Like anger, attraction of and by itself is not something that is inherently wrong. It’s just emotion. But if that attraction is fed by unrighteousness – that is, if it cannot be met within holy matrimony, then it must be dismissed quickly and not dwelt upon. To dwell upon unrighteous attraction is the very definition of lust, and lust is not love. It is a corruption of love. And corrupting what love is – well that is a very serious crime indeed, because Scripture tells us that it is the overarching characteristic of God. So much so that 1John 4 tells us that “God is love.”

That doesn’t mean that love is God, for God is not an emotion or a force, but a person. Rather, it tells us that love is so much a part of Him that it would be fair to describe God by that one attribute alone. Therefore, any corruption of love must be seen for what it is – a most ungodly attempt to distract us from our God, creator and purpose. Such things must be dealt with harshly, for time spent dwelling upon them is an affront to the face of God Most High.

Jesus then affords us this prescription, “If your right eye causes you to sin, gouge it out and throw it away. It is better for you to lose one part of your body than for your whole body to be thrown into hell. And if your right hand causes you to sin, cut it off and throw it away. It is better for you to lose one part of your body than for your whole body to go into hell.” 

That sounds horrible. Of course, it should be obvious that Jesus is not prescribing self-mutilation. The student of God’s Word surely understands that Jesus does not want His followers to be partially blinded or worse. Even the atheist knows that amputation of a working body part is not a holy act.

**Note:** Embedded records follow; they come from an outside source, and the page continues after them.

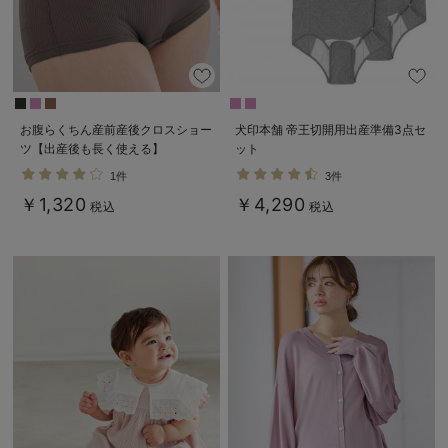
お腹らくちん産前産後クロスショー
犬印本舗 帝王切開用出産準備3点セ
ツ【出産後も長く使える】
ット
1件
3件
￥1,320
￥4,290
税込
税込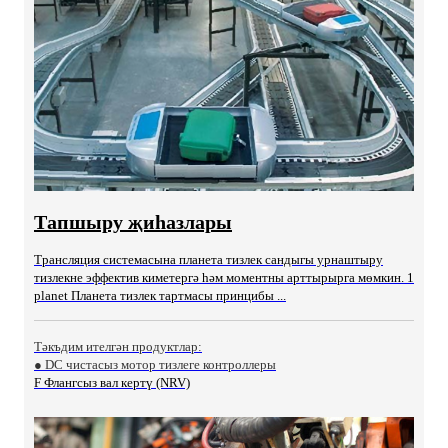
Тапшыру җиһазлары
Трансляция системасына планета тизлек сандыгы урнаштыру
тизлекне эффектив киметергә һәм моментны арттырырга мөмкин. 1
planet Планета тизлек тартмасы принцибы ...
Тәкъдим ителгән продуктлар:
● DC чистасыз мотор тизлеге контроллеры
F Флангсыз вал кертү (NRV)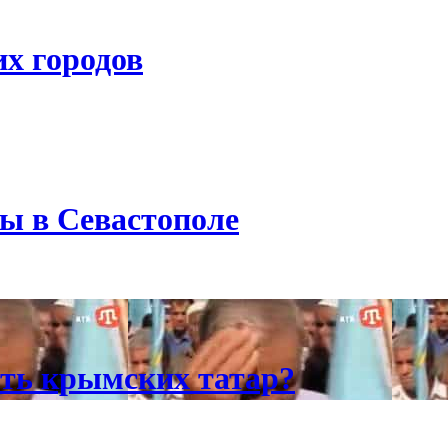
х городов
ы в Севастополе
ить крымских татар?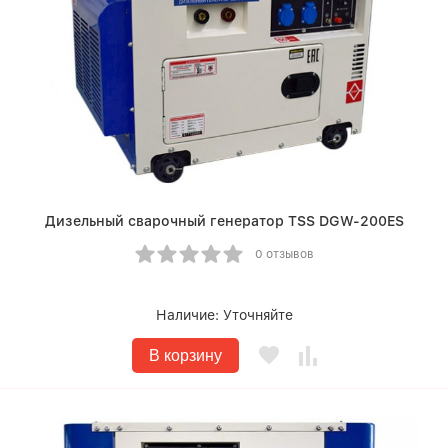
Дизельный сварочный генератор TSS DGW-200ES
0 отзывов
Наличие:
Уточняйте
В корзину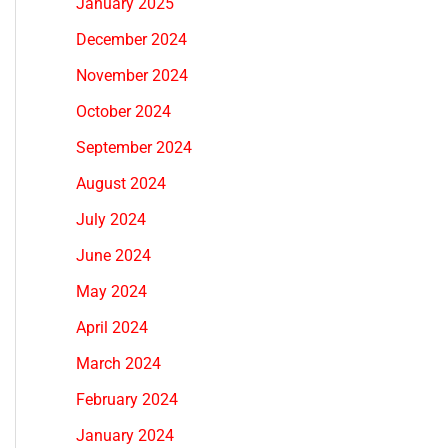
January 2025
December 2024
November 2024
October 2024
September 2024
August 2024
July 2024
June 2024
May 2024
April 2024
March 2024
February 2024
January 2024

To mutilate our bodies – which God made in His image and for blessing – is surely a spiritual as well as physical crime! Yet what Jesus prescribes is utterly masterful – for in one stroke He imparts to us the severity of the crime of unrighteous attraction, and at the same time He makes a very witty and sarcastic comment against a legalistic literal interpretation of the Law

We must remember the context. He is saying, “You have heard…but I tell you…” Jesus wants His hearers to think again of how they’ve heard God’s Word taught, because they’ve heard it taught from a legalistic standpoint, and only from a legalistic standpoint. But that is not the right way to consider God’s Word. Jesus wants all of His hearers to know that the reason God said, “Do not commit adultery” is not just because that particular act is evil. It is because God Himself does not commit adultery of any kind. The command is but a coarse reflection of His character. The Father doesn’t set His love on someone only to then abandon them because someone else comes along! What kind of love would that be? What manner of salvation would we have, if God so quickly abandoned the objects of His affection?

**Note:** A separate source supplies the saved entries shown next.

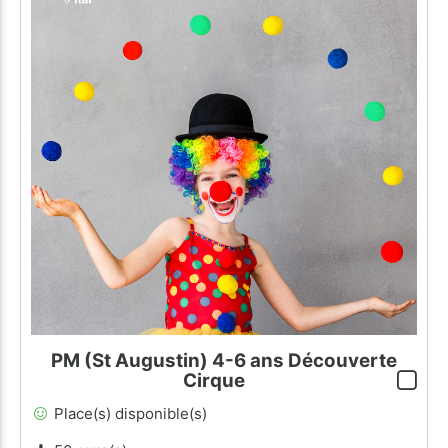
PM (St Augustin) 4-6 ans Découverte
Cirque
Place(s) disponible(s)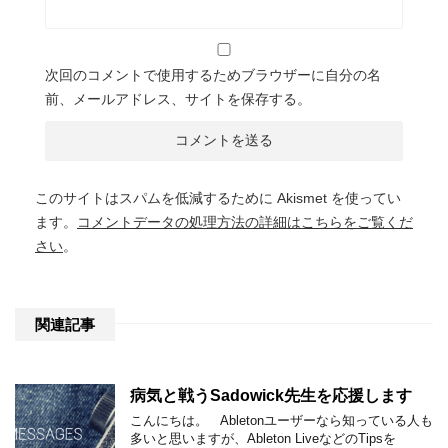
次回のコメントで使用するためブラウザーに自分の名
前、メールアドレス、サイトを保存する。
このサイトはスパムを低減するために Akismet を使ってい
ます。
コメントデータの処理方法の詳細はこちらをご覧くだ
さい
。
関連記事
病気と戦うSadowick先生を応援します
こんにちは。 Abletonユーザーなら知っている人も
多いと思いますが、Ableton LiveなどのTipsを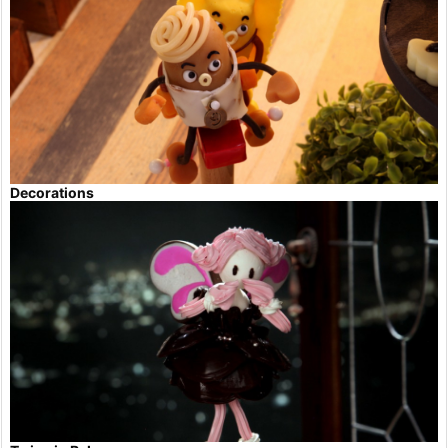
Decorations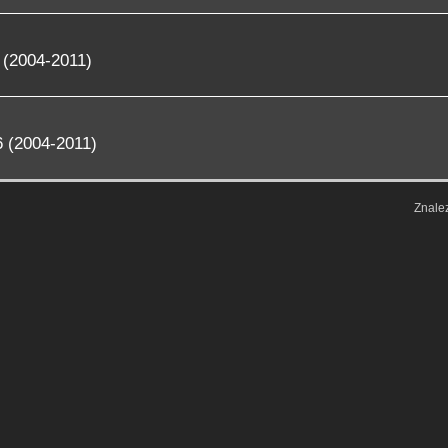
 (2004-2011)
 (2004-2011)
Znale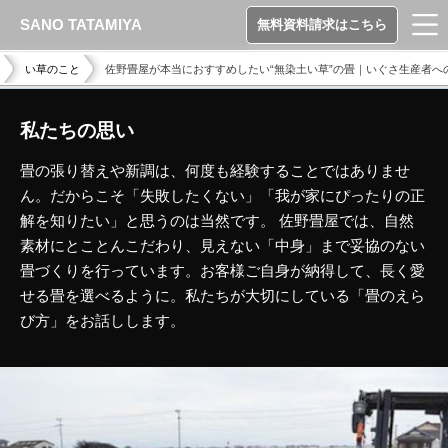
SANO TATAMIYA
無料資料請求はこちら
い草のこと
佐野畳屋が本当におすすめしたい“無染土い草”の畳｜いぐさ生産者への
私たちの思い
畳の張り替えや新調は、何度も経験することではありませ
ん。だからこそ「失敗したくない」「我が家にぴったりの正
解を知りたい」と思うのは当然です。 佐野畳屋では、自然
素材にとことんこだわり、見えない「中身」まで妥協のない
畳づくりを行っています。お客様ご自身が納得して、長く愛
せる畳を選べるように。私たちが大切にしている「畳のえら
び方」をお話しします。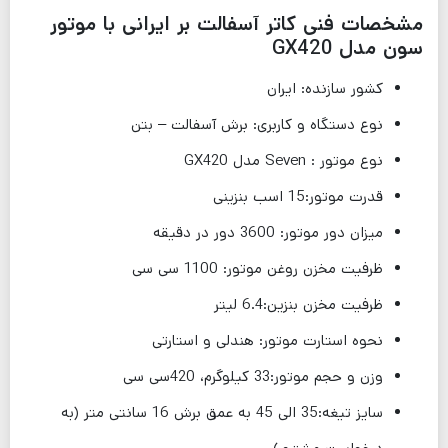
مشخصات فنی کاتر آسفالت بر ایرانی با موتور
سون مدل GX420
کشور سازنده: ایران
نوع دستگاه و کاربری: برش آسفالت – بتن
نوع موتور : Seven مدل GX420
قدرت موتور:15 اسب بنزینی
میزان دور موتور: 3600 دور در دقیقه
ظرفیت مخزن روغن موتور: 1100 سی سی
ظرفیت مخزن بنزین:6.4 لیتر
نحوه استارت موتور: هندلی و استارتی
وزن و حجم موتور:33 کیلوگرم، 420سی سی
سایز تیغه:35 الی 45 به عمق برش 16 سانتی متر (به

Legalism does not consider that context, nor does it look at what God says as a reflection of His character, nor does it consider how to gracefully teach God’s character. It looks only at how to justify itself. Jesus’ masterful prescription for sin then becomes a stumbling block to any who take such an approach to God’s Word. It causes them to choose; Either they re-think their hermeneutic, or they self-mutilate in what they consider obedience to it, or they face being condemned by their own preaching as a hypocrite for ignoring it.

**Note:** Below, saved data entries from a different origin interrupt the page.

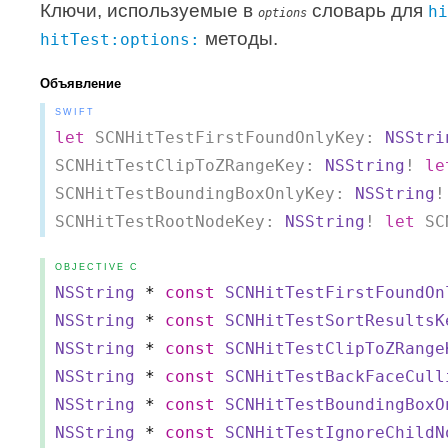
Ключи, используемые в
словарь для
hi
options
методы.
hitTest:options:
Объявление
SWIFT
let
 SCNHitTestFirstFoundOnlyKey: 
NSStri
SCNHitTestClipToZRangeKey: 
NSString
! 
le
SCNHitTestBoundingBoxOnlyKey: 
NSString
!
SCNHitTestRootNodeKey: 
NSString
! 
let
 SC
OBJECTIVE C
NSString
*
const
SCNHitTestFirstFoundOn
NSString
*
const
SCNHitTestSortResultsK
NSString
*
const
SCNHitTestClipToZRange
NSString
*
const
SCNHitTestBackFaceCull
NSString
*
const
SCNHitTestBoundingBoxO
NSString
*
const
SCNHitTestIgnoreChildN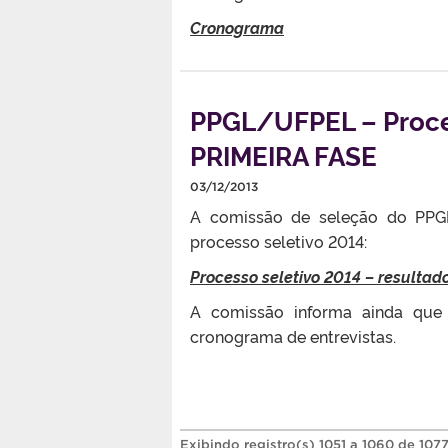
Cronograma
PPGL/UFPEL – Proce
PRIMEIRA FASE
03/12/2013
A comissão de seleção do PPGL
processo seletivo 2014:
Processo seletivo 2014 – resultad
A comissão informa ainda que
cronograma de entrevistas.
Exibindo registro(s) 1051 a 1060 de 107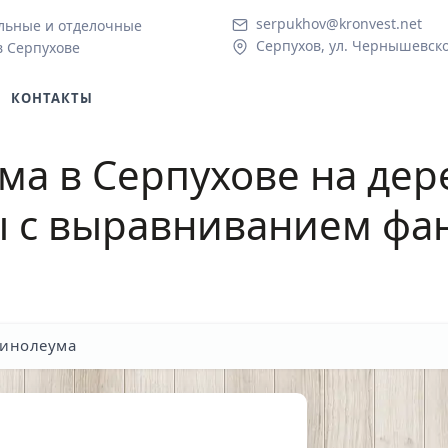
serpukhov@kronvest.net
льные и отделочные
Серпухов, ул. Чернышевско
в Серпухове
КОНТАКТЫ
ма в Серпухове
на дер
ы с выравниванием фа
линолеума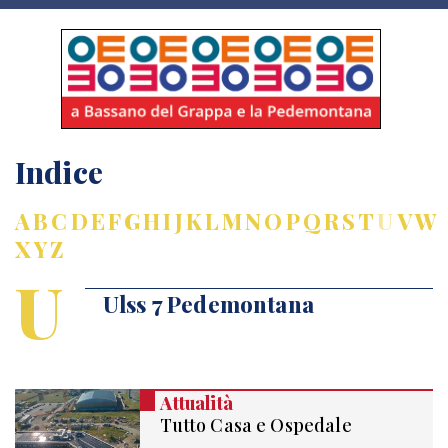
Indice
A
B
C
D
E
F
G
H
I
J
K
L
M
N
O
P
Q
R
S
T
U
V
W
X
Y
Z
U
Ulss 7 Pedemontana
Attualità
Tutto Casa e Ospedale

Thankfully, God is perfect in integrity and holiness. He is ever loyal in His affection to us, and at the same time He gives no space to inappropriate thought. What Jesus teaches is that as God’s people, we ought to reflect God’s perfect holiness with our whole being – not just with our physical being! Our thoughts and even the intentions of our hearts are part of who we are, and they too need to be brought inline with who God is. Amen.

The Bible leaves no question that God is completely just. Our problem is that we don’t look at things the right way. Our problem is not that we have been given too little. Our problem is what we have done with what we’ve been given.

Henry and Richard Blackaby

APPLICATION: Intentionality 

Take some time today to meditate on God’s purity. In what ways do your habits and actions reflect His purity?